Featured Pinch Tips Video
- boneless, skinless, chicken breasts (or turkey)
- 1 pkg
- baby spinach
- sliced almonds
- garlic and herb cheese (of your choice)
- sundried tomatoes
- salt and pepper
- olive oil
- roasted garlic
- kitchen twine
1I never measure anything so all the ingredients are an approximation. Have fun and add as much or as little of an ingredient as you like!
2Preheat oven to 350 degrees.
3Butterfly the chicken breasts so they lay flat and you can close like a book.
4In a saucepan, put (approx 1 tbsp) olive oil, (1 1/2 tsp) roasted garlic, and a dash of the sundried tomato juice and bring to heat. once warm, add sliced almonds.
5stir occasionally until almonds are aromatic and brown. Add spinach, cover, and allow spinach to reduce. stir occasionally.
6Turn off heat and set saucepan away from burner. Time to assemble the chicken!

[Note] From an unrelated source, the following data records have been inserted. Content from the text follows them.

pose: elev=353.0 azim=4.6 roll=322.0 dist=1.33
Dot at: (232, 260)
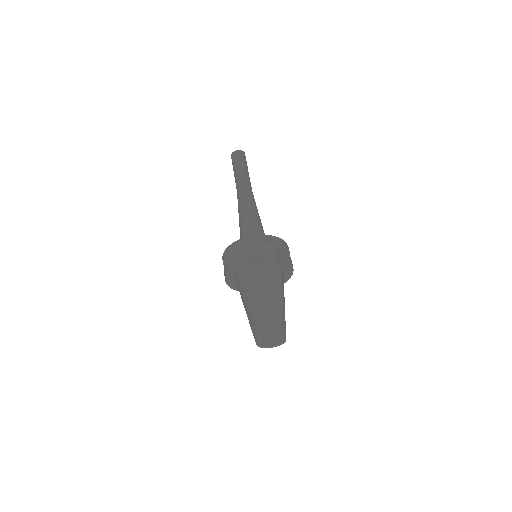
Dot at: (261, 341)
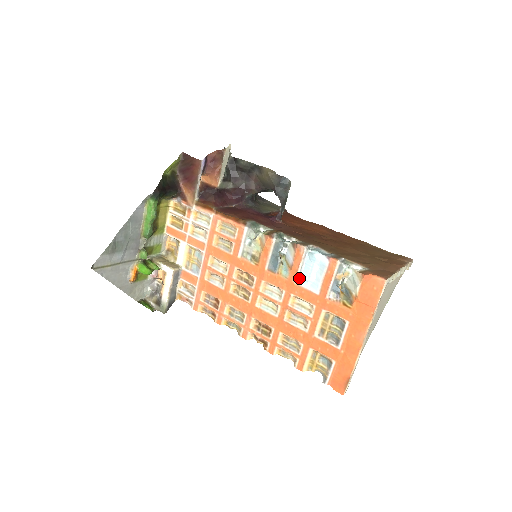
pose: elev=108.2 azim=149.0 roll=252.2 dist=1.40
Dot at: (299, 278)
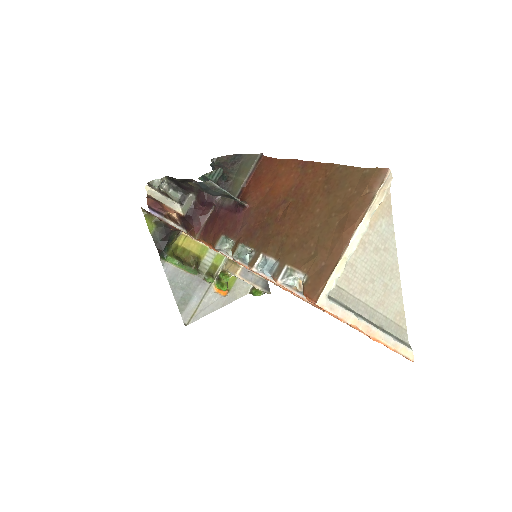
Dot at: occluded
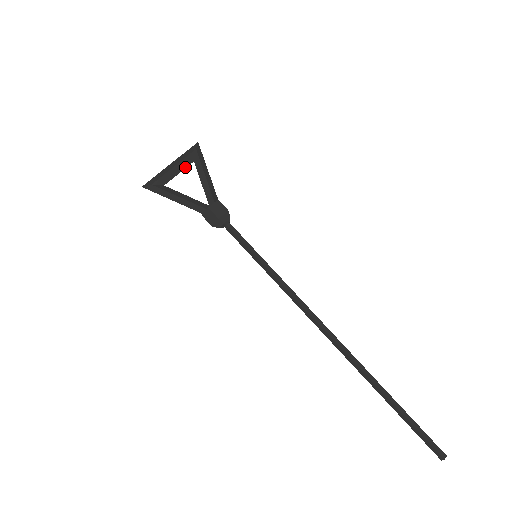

7on one side of the butterflied chicken, salt and pepper. Then spread with good amount of garlic and herb cheese. Top with some of the spinach and almond mixture from the saucepan. Sprinkle with basil and a bit more salt. Close chicken breast like a book and tie with kitchen twine. Top breasts with a bit more salt and pepper, garlic, basil, and more of the juice from the sundried tomatoes.
8bake in oven 30-40 minutes, depending on thickness of chicken and personal oven.
9serve with anything....here's how i did it. and trust me y'all...it couldnt be any yummier...cover the plate with cooked quiona and top with a triangle of laughing cow garlic and herb cheese triangle. heat in the microwave so that the cheese is hot and will melt when you touch it. spread it over the top of the quinoa and then top with the chicken. SOOOO YUM!